(Exercise text begins)

Some Subscriptions not visible to guests
I am having some trouble with a subscription not being available to guests on a hypervisor.
I have multiple hypervisors running the full RHEL and running virt-who on each. The subscription for Linux running on each of these is the Linux with Smart Virtualization and Management. In addition there are three subscriptions for "Extended Lifecycle Support Unlimited Guests."
On one hypervisor, it works as expected. both subscriptions are listed for the hypervisor, and the guests needing the ELS subscription can have both added to them.
On two different hypervisors, the situation it different. Although the hypervisor lists both subscriptions, the guests can only see the main Linux with Smart Virtualization subscription. When I try to add the ELS guest subscription, it is not listed as one that can be added.
I have checked the rhsm.log and all three hypervisors list adding the subscription and give a pem certificate name. Using rct cat-cert <certificate.pem> shows the name and subscription info for the ELS subscription.
I have restarted virt-who several times, and have removed and re-added the subscription to they hypervisors, but so far, nothing seems to work. The guests on two of the hypervisors still cannot see the ELS guest subscription.
Anyone have any ideas which logs I can look at to see why they are not available to the guests?
Thanx in advance.
Responses
Frank - Thanks for reporting back with the message that the guest VMs are now seeing the expected subscriptions. You're right, though, in that a reboot of the Satellite server should not have been necessary to get this working. Just checking... was it the Satellite server you rebooted?
Just for the record, can you please confirm the version numbers for:
- Red Hat Enterprise Linux
- Red Hat Satellite
- virt-who (package)

(Exercise text ends)
(Study material begins)

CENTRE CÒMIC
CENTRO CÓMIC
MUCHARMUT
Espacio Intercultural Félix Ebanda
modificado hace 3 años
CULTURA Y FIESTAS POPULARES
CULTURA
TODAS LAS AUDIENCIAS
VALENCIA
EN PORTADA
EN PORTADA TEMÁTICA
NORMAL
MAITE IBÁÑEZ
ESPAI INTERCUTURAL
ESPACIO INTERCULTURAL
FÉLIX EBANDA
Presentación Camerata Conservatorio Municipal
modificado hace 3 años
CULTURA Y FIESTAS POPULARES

(Study material ends)

### Questions on the material
a) Print the passage from the subscription thread that opens with the words containing "I have checked" and closes with "ELS guest subscription.".
b) In the subscription thread, which command displays the name and subscription information for the ELS subscription?
c) Go on with the forum thread about guest subscriptions from the point where it stops.

### Task results
a)
I have checked the rhsm.log and all three hypervisors list adding the subscription and give a pem certificate name. Using rct cat-cert <certificate.pem> shows the name and subscription info for the ELS subscription.
I have restarted virt-who several times, and have removed and re-added the subscription to they hypervisors, but so far, nothing seems to work. The guests on two of the hypervisors still cannot see the ELS guest subscription.

b) rct cat-cert <certificate.pem>

c)
I'm just curious if any of these might have contributed to the issue.
Off-topic, but as a former Microsoft Windows Server administrator, having begun in Windows Server NT, I feel your pain.
Frank - Thank you. From what I can tell, you are using the very latest version of all three components involved. I wanted to check, in case you might have had a known issue occur. I haven't heard of anything similar occurring to other customers.
Since the symptoms were resolved with the reboot, there's not much likelihood of finding the root cause. However, you were concerned about the usage of the swap file, which suggests memory usage at the time was outside what you would consider normal. I wonder which processes were using the most amount of memory, and why?
Frank - Thanks for your reply. For all the reasons you mentioned, memory usage can be a problem. Unfortunately, the memory requirements of Satellite 6 have increased, as you already mentioned. That's left yourself, and likely other customers, in an awkward position because it's not a simple matter to upgrade the memory in a physical host.
I can't provide any immediate tips about controlling memory usage. Since this is proving to be a problem, though, I suggest you raise a support request with Red Hat Technical Support.